*** Opening of INFORMATION GIVEN ***

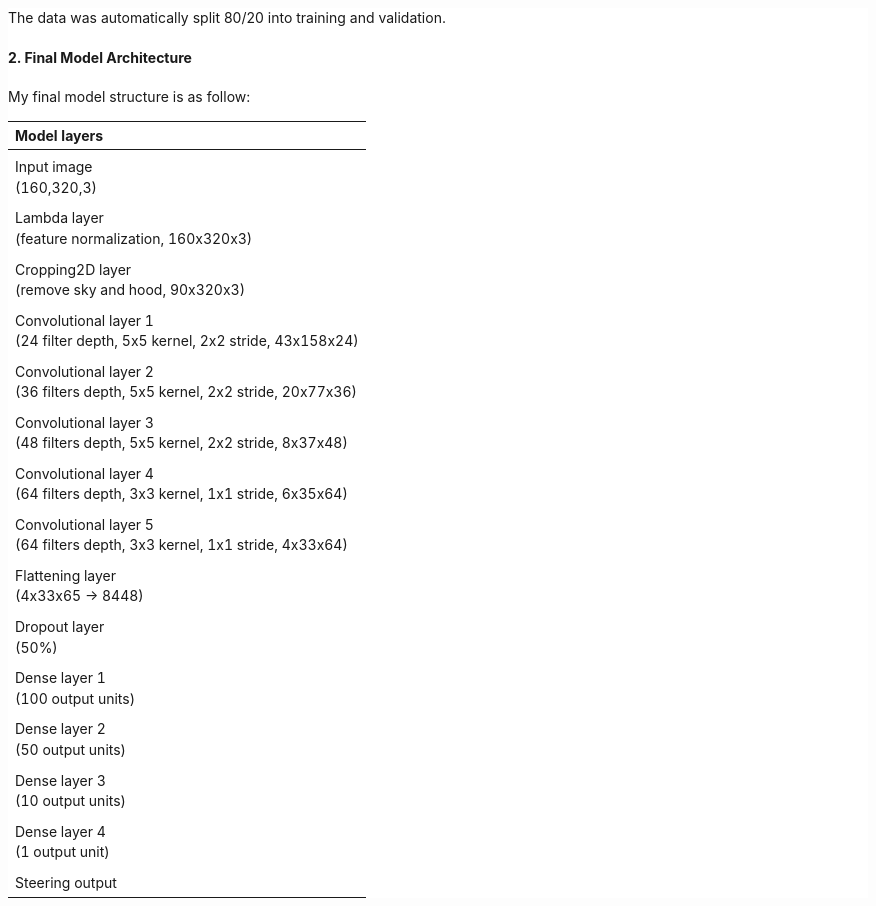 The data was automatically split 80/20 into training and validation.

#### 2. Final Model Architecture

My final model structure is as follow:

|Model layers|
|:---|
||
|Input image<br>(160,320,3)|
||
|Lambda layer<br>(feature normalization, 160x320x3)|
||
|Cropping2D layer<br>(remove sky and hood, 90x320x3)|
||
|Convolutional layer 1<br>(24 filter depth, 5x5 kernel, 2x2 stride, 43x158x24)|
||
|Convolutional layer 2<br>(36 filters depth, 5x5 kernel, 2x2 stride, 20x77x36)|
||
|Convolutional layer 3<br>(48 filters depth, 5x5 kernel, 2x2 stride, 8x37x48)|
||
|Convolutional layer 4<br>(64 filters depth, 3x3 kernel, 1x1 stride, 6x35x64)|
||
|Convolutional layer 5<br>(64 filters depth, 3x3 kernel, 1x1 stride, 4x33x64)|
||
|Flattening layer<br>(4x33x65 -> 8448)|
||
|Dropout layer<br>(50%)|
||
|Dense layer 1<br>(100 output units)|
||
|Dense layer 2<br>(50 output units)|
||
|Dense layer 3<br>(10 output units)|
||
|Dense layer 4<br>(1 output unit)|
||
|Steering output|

*** Close of INFORMATION GIVEN ***

ACTIVITY: With the pictures removed, return the listing above in its exact original wording.

WRITTEN RESPONSE:
 The data was automatically split 80/20 into training and validation.

#### 2. Final Model Architecture

My final model structure is as follow:

|Model layers|
|:---|
||
|Input image<br>(160,320,3)|
||
|Lambda layer<br>(feature normalization, 160x320x3)|
||
|Cropping2D layer<br>(remove sky and hood, 90x320x3)|
||
|Convolutional layer 1<br>(24 filter depth, 5x5 kernel, 2x2 stride, 43x158x24)|
||
|Convolutional layer 2<br>(36 filters depth, 5x5 kernel, 2x2 stride, 20x77x36)|
||
|Convolutional layer 3<br>(48 filters depth, 5x5 kernel, 2x2 stride, 8x37x48)|
||
|Convolutional layer 4<br>(64 filters depth, 3x3 kernel, 1x1 stride, 6x35x64)|
||
|Convolutional layer 5<br>(64 filters depth, 3x3 kernel, 1x1 stride, 4x33x64)|
||
|Flattening layer<br>(4x33x65 -> 8448)|
||
|Dropout layer<br>(50%)|
||
|Dense layer 1<br>(100 output units)|
||
|Dense layer 2<br>(50 output units)|
||
|Dense layer 3<br>(10 output units)|
||
|Dense layer 4<br>(1 output unit)|
||
|Steering output|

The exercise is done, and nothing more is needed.